◆ **Aim of the exercise**
What you return must match the records word for word, except that images are dropped.
+++ Supplied records
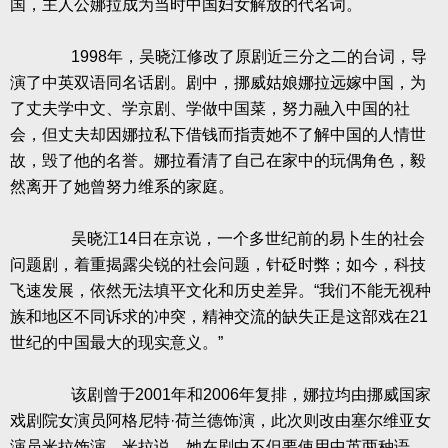
国，主人公娜拉成为当时中国妇女解放的代名词。
1998
年，吴晓江修改了原剧近三分之二的台词，导
演了中英双语同名话剧。剧中，挪威姑娘娜拉远嫁中国，为
了丈夫学中文、学京剧、学做中国菜，努力融入中国的社
会，但丈夫却因娜拉私下借钱而指责她不了解中国的人情世
故，毁了他的名誉。娜拉看清了自己在家中的玩偶角色，毅
然离开了她曾努力维系的家庭。
吴晓江
14
日在京说，一个多世纪前的易卜生的社会
问题剧，着重揭露尖锐的社会问题，针砭时弊；如今，科技
飞速发展，依然无法填平文化和历史差异。“我们不能无视种
族和地区不同诉求的冲突，精神交流的缺失正是这部戏在
21
世纪的中国最大的现实意义。”
该剧曾于
2001
年和
2006
年复排，娜拉均由挪威国家
戏剧院女演员阿格尼特·荷兰德饰演，此次则改由塞尔维亚女
演员米拉饰演。米拉说，她在剧中不但要使用中英两种语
++++++
◆ **Your solution**
国，主人公娜拉成为当时中国妇女解放的代名词。
1998
年，吴晓江修改了原剧近三分之二的台词，导
演了中英双语同名话剧。剧中，挪威姑娘娜拉远嫁中国，为
了丈夫学中文、学京剧、学做中国菜，努力融入中国的社
会，但丈夫却因娜拉私下借钱而指责她不了解中国的人情世
故，毁了他的名誉。娜拉看清了自己在家中的玩偶角色，毅
然离开了她曾努力维系的家庭。
吴晓江
14
日在京说，一个多世纪前的易卜生的社会
问题剧，着重揭露尖锐的社会问题，针砭时弊；如今，科技
飞速发展，依然无法填平文化和历史差异。“我们不能无视种
族和地区不同诉求的冲突，精神交流的缺失正是这部戏在
21
世纪的中国最大的现实意义。”
该剧曾于
2001
年和
2006
年复排，娜拉均由挪威国家
戏剧院女演员阿格尼特·荷兰德饰演，此次则改由塞尔维亚女
演员米拉饰演。米拉说，她在剧中不但要使用中英两种语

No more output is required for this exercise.